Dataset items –
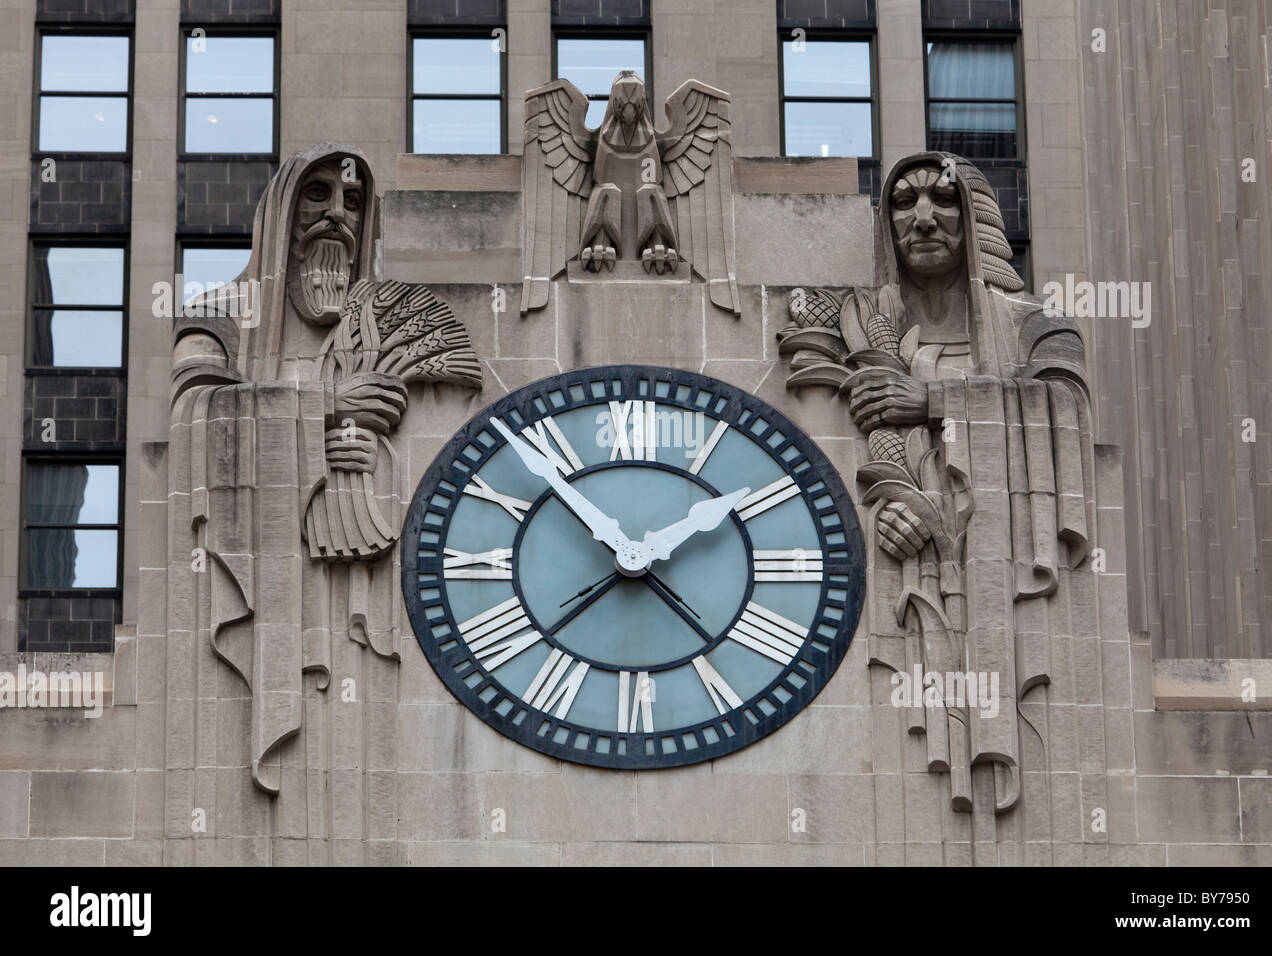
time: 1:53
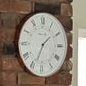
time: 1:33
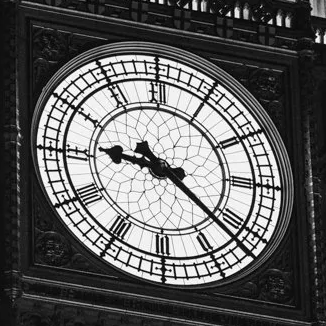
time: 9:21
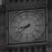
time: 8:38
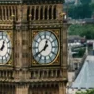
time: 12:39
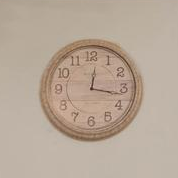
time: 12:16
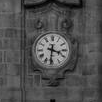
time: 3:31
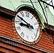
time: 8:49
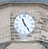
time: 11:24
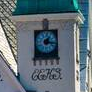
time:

Instruction – Quote every line above word for word, leaving out the pictures.

Reply to the task –
time: 1:53
time: 1:33
time: 9:21
time: 8:38
time: 12:39
time: 12:16
time: 3:31
time: 8:49
time: 11:24
time:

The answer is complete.